▸ **PROBLEM TO WORK ON**: First find the line containing "ČLÁNKY V OBLASTI" in the data, then set it down exactly along with every line after it, through the last.

── RECORD SET ──

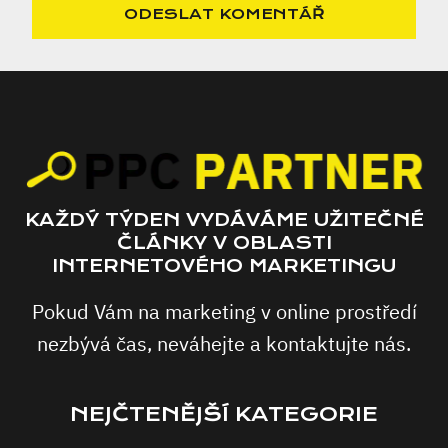
KAŽDÝ TÝDEN VYDÁVÁME UŽITEČNÉ
ČLÁNKY V OBLASTI
INTERNETOVÉHO MARKETINGU
Pokud Vám na marketing v online prostředí
nezbývá čas, neváhejte a kontaktujte nás.
NEJČTENĚJŠÍ KATEGORIE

───

▸ **FINISHED TASK**:
ČLÁNKY V OBLASTI
INTERNETOVÉHO MARKETINGU
Pokud Vám na marketing v online prostředí
nezbývá čas, neváhejte a kontaktujte nás.
NEJČTENĚJŠÍ KATEGORIE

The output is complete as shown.